By Jake Kaplan

Here are some of the legal news stories making headlines this week:

On Thursday, the nation observed the one-year anniversary of the January 6th, 2021 insurrection at the Capitol.

  • President Joe Biden & Vice President Kamala Harris remembered the attack by delivering speeches that honored law enforcement and emphasized the importance of strengthening democracy in the United States. Biden also blamed former President Donald Trump for instigating the attack by spreading “a web of lies” about the 2020 presidential election. “He’s done so because he values power over principle, because he sees his own interests as more important than his country’s interests and America’s interests, and because his bruised ego matters more to him than our democracy or our Constitution,” Biden said.
  • On Wednesday, Attorney General Merrick Garland addressed the Department of Justice staff about the ongoing January 6th investigations. Garland said that DOJ is “committed to holding all January 6th perpetrators, at any level, accountable under law — whether they were present that day or were otherwise criminally responsible for the assault on our democracy.”
  • Meanwhile, former President Donald Trump canceled his planned January 6th event at Mar-a-Lago in Florida. Reports indicated that in a scheduled press conference, Trump planned to defend the rioters and to reiterate his unsubstantiated claims of widespread election fraud in the 2020 presidential election.
  • The January 6th committee is also continuing its investigation. On Tuesday, the committee requested that Fox News host Sean Hannity voluntarily answer questions about his communications with Trump and other White House officials pertaining to January 6th.

Today, the Supreme Court will hear oral arguments in a pair of challenges to President Biden’s vaccine mandates.

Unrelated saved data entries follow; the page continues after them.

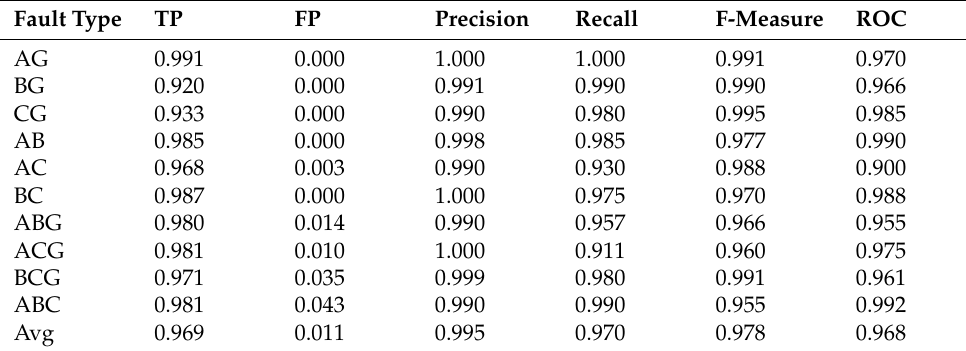
Table 6. SVM classification with half a cycle post-fault.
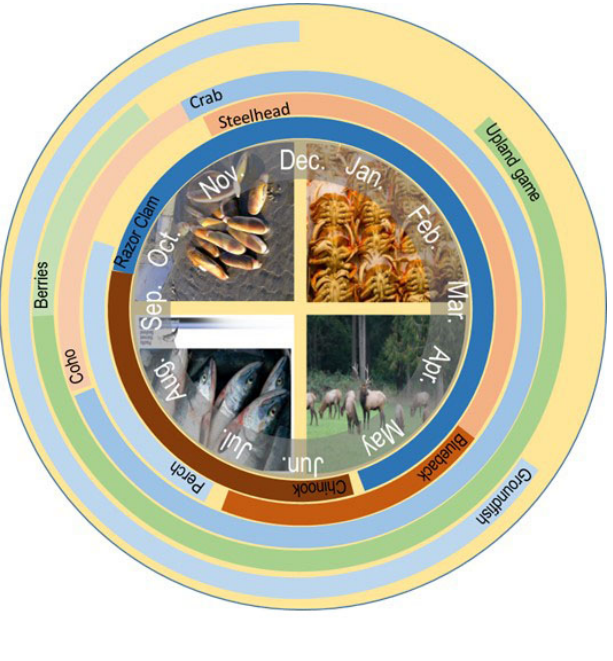
Fig. 3 . Seasonal cycle of the Quinault Indian Nation’s harvested food resources. The cycle highlights the availability of resources harvested for subsistence and commercial use and is based on interview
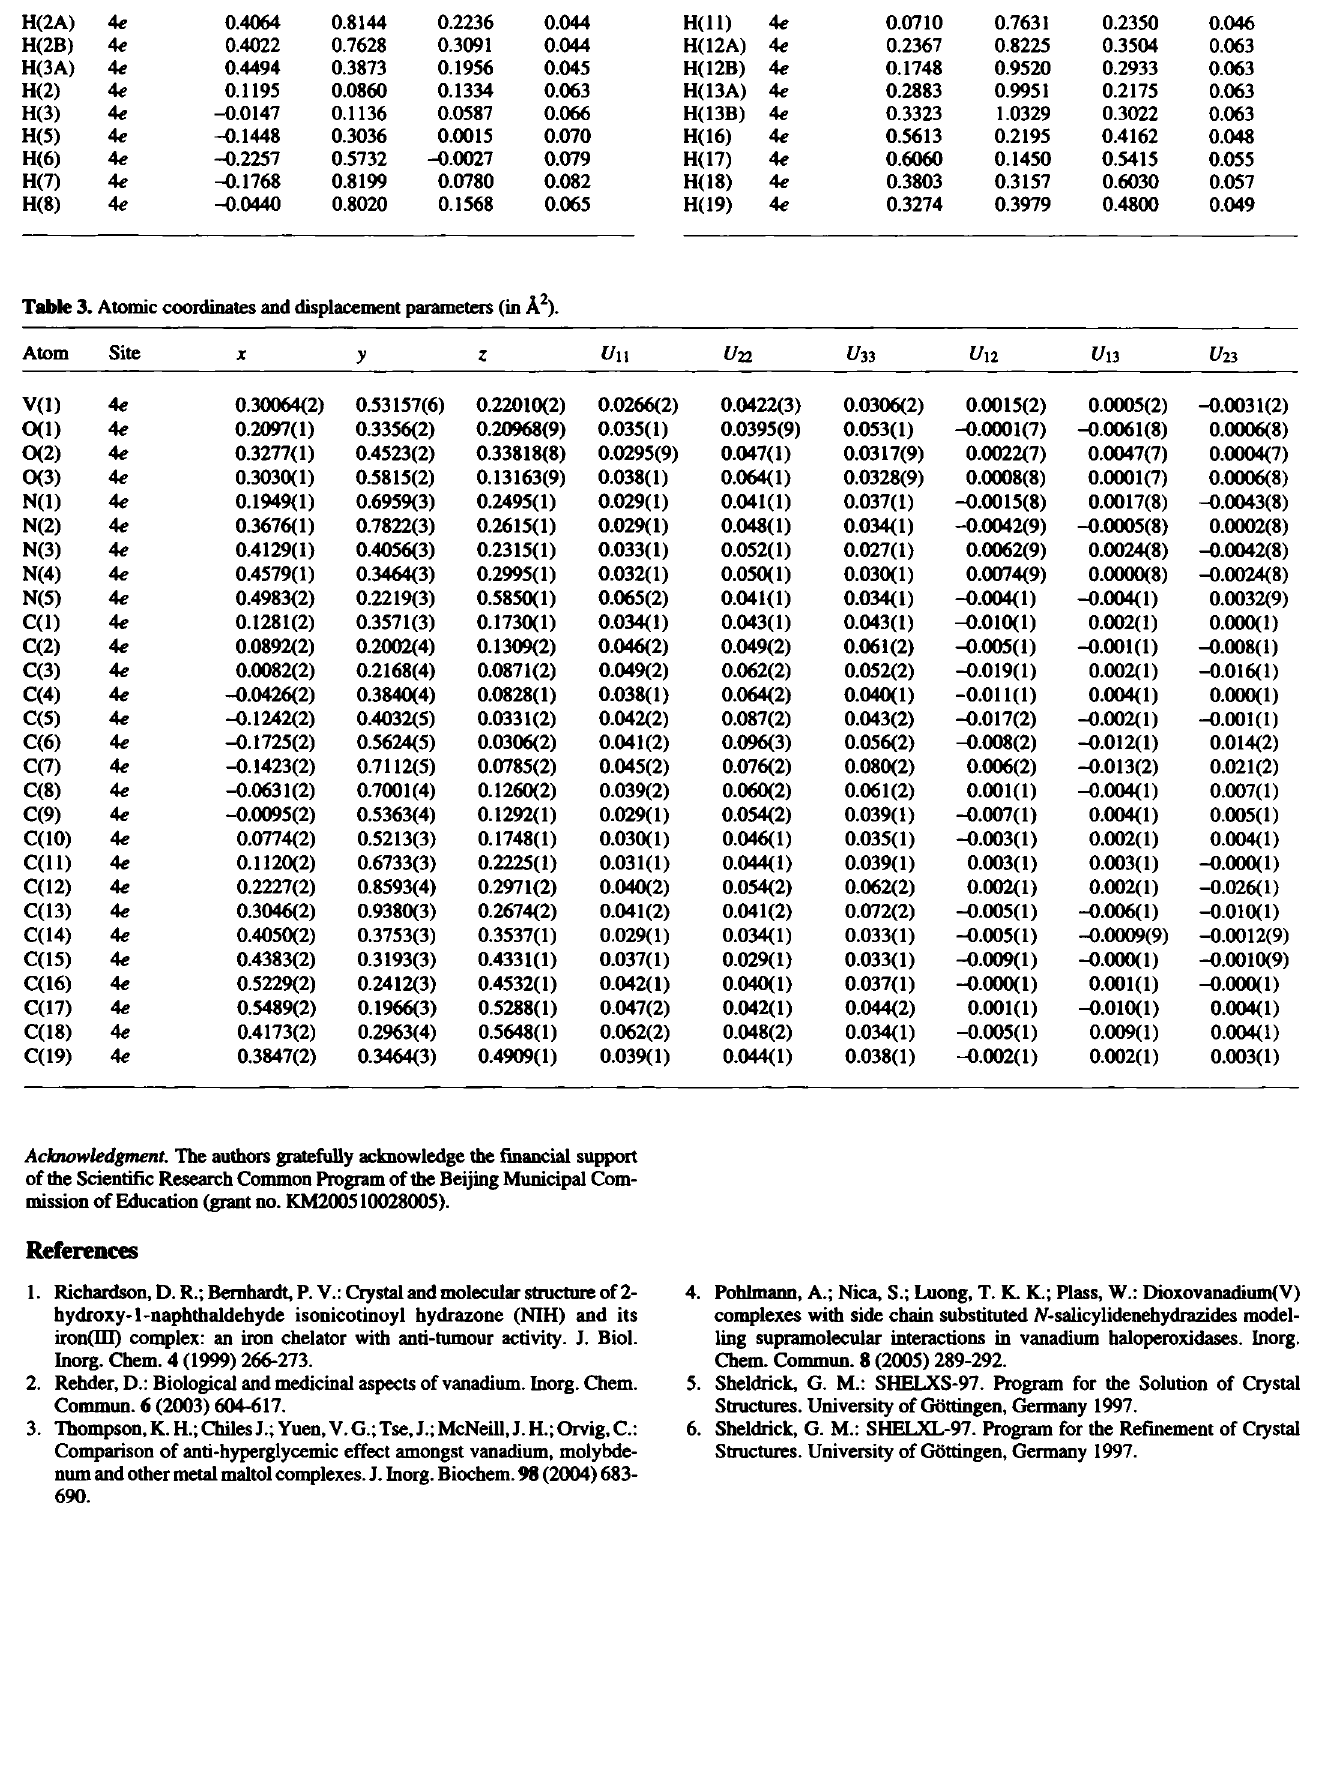
Table 3. Atomic coordinates and displacement parameters (in A 2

  • The first policy being challenged is the Department of Labor’s Occupational Safety and Health Administration (OSHA) emergency rule that requires employers with 100 or more employees to mandate that their employees be fully vaccinated against COVID-19 or be subjected to weekly testing.
  • The second rule under review is the Department of Health and Human Services’s Centers for Medicare & Medicaid Services (CMS) mandate that requires all health care workers at facilities that receive federal funding to be fully vaccinated.
  • The Biden administration estimates that taken together, the policies cover two-thirds of all workers in the United States.
  • The mandates sparked a slew of challenges in courts across the country. In late December, the Supreme Court agreed to hear two such challenges.
  • In these cases, the Court will decide whether the government may enforce the mandates while litigation continues over the merits of the policies, but many legal experts, like Amy Howe of SCOTUSblog, reason that “the justices’ views on whether to grant emergency relief will likely be influenced by their views on the merits of the underlying challenges themselves.”